In typical Haire fashion, however, he would not be discouraged. Instead, he and his father both took this loss as an opportunity to further strengthen the bonds between the rest of the family.


“My dad retired, sold their house, bought an RV—he had never driven an RV in his life—and has traveled the country with us to almost every game over the last two years.” Haire said. “It’s pretty amazing to have the old man tag along. It makes the ride a lot more fun.


“I’ve got four kids now, so he gets to see them grow up, they get to have their grandpa around, and I get to have my dad in his season-ticket seat every game. It’s really, really special.”


In some ways, Haire’s family-oriented take on life has come full circle. He now does for his children what his father did for him: mentor, guide, and introduce them to life on the turf diamond. But this time around, it is a multi-generational affair, assuredly with no shortage of Willie Mays references to boot.


Looking forward, to 2023 and beyond


Today, the Campbell Camels stand confidently in their identity. Branded by resilience and strengthened by the bonds they share with each other, the team has arguably never been stronger.

It’s us versus everyone else, man, and I think our coaching staff buys into that.”

“We know exactly who we are, and we’re not trying to be anybody different,” Haire said. “As you’re trying to go against the grain without a ‘name brand’ attached to the front of your jersey, you have to have a little bit of a chip on your shoulder. It’s us versus everyone else, man, and I think our coaching staff buys into that.”


As of presstime, the Camels average over 10 runs per game and are top-10 in the nation in run production. They also lead the country in on-base percentage, standing at nearly .500, thanks in no small part to their over-.300 team batting average.


Haire said the team's dominance thus far has been the result of offseason adjustments which benefit from top-to-bottom experience on the team’s roster.


“Our coaching staff did a better job this preseason of really trying to hammer down on some of the things that make us who we are from an identity standpoint,” Haire said. “We’ve also got some veterans in the lineup every single day that have been through the fire, having been to two or three regionals.”


The Camels open conference play on Friday, March 17, with the first of a three-game series against Winthrop.

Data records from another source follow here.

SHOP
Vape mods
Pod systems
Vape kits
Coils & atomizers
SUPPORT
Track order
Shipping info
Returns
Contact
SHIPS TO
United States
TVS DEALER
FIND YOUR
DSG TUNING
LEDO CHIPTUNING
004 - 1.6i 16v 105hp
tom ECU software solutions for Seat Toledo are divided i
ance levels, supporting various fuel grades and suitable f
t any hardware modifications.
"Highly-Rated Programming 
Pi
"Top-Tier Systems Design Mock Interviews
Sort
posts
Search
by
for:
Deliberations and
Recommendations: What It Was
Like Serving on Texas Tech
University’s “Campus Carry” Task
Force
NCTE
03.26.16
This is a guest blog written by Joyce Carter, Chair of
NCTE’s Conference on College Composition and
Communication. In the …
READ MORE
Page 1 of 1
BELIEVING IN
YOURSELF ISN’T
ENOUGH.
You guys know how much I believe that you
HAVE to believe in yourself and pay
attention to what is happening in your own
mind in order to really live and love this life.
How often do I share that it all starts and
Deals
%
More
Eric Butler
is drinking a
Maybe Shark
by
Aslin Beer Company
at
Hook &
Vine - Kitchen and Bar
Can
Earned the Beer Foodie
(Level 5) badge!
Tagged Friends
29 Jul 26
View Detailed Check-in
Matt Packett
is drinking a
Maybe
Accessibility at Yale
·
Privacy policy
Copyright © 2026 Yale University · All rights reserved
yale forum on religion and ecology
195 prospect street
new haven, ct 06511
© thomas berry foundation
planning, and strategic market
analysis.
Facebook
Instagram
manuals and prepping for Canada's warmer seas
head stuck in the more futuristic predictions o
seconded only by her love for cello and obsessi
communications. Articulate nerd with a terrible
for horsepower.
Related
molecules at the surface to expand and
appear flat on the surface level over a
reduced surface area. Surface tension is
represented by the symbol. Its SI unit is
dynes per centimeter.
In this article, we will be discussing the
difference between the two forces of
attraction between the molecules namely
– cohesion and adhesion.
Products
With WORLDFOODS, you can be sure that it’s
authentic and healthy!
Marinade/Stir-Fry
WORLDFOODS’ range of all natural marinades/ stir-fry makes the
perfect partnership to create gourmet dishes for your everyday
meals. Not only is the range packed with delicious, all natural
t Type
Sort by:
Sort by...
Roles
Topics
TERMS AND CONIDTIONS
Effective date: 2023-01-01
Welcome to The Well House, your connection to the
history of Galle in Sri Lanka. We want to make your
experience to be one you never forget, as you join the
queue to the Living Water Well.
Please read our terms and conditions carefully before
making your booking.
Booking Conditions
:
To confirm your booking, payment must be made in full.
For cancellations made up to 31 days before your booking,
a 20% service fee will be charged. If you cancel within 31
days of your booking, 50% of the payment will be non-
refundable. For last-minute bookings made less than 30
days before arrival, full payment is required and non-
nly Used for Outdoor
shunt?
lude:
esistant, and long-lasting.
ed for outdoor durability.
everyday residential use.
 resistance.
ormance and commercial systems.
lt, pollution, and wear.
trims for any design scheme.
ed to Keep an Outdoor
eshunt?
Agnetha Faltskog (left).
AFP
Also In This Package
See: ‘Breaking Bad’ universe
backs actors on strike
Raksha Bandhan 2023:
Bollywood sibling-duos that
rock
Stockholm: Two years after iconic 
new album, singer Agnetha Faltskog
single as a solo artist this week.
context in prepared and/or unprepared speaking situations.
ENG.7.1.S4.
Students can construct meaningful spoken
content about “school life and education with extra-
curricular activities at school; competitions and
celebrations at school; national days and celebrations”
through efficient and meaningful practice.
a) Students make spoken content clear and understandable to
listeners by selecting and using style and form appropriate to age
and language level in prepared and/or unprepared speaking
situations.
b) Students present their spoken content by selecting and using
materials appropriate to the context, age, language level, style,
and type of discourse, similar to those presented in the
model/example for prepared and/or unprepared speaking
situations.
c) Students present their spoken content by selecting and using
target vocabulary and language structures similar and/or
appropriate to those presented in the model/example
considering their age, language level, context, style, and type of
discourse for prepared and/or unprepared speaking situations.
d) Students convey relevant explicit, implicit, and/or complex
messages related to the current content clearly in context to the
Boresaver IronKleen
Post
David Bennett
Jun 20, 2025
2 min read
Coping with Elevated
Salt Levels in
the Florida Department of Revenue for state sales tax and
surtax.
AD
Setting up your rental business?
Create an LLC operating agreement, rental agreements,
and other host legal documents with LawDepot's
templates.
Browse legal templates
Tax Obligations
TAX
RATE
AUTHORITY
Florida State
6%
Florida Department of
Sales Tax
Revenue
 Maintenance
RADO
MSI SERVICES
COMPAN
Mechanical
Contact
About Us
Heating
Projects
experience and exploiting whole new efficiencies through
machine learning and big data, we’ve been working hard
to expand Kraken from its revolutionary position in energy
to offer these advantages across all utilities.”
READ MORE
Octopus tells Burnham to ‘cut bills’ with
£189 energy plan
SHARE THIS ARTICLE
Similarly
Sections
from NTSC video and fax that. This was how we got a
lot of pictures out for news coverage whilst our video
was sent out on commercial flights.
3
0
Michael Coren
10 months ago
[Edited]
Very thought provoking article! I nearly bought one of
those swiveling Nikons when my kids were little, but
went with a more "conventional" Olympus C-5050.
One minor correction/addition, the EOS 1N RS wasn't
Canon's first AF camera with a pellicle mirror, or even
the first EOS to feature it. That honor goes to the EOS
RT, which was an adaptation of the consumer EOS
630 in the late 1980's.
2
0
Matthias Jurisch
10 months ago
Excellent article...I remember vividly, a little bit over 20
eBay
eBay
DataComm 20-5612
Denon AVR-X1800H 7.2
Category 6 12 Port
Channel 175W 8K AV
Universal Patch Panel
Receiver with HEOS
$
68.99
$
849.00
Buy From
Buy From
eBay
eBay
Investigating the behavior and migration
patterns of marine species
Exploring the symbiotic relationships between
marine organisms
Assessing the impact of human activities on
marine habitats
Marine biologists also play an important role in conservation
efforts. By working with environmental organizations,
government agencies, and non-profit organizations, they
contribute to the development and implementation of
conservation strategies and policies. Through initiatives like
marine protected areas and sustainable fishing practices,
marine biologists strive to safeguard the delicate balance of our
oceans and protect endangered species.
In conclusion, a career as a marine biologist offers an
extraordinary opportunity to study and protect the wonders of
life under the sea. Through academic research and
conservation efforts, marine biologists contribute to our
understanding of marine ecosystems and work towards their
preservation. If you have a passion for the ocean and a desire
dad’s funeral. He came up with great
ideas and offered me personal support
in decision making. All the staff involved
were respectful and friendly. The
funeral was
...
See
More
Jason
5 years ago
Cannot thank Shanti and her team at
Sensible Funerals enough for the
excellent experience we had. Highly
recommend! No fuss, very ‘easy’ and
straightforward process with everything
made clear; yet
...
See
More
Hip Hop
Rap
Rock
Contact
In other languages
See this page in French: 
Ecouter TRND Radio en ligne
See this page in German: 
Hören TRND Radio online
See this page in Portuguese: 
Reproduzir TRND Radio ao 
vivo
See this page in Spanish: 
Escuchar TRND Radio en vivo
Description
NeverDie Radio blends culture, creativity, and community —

Their schedule remains difficult, however, thanks to the scheduling of perennial powerhouses like East Carolina for the majority of the team’s midweek matchups.


Rather than looking too far into the future, Haire said he is focused on taking things one step at a time. That is how personal development is best accomplished, after all.


“You literally never know what’s going to happen,” Haire said. “You’re just trying to play the game that’s right there in front of you.”


And, of course, Haire’s family—his father, his brothers, his children, and his players—will be by his side.


“Baseball can weave generations together,” Haire said. “I’m super fortunate for that.”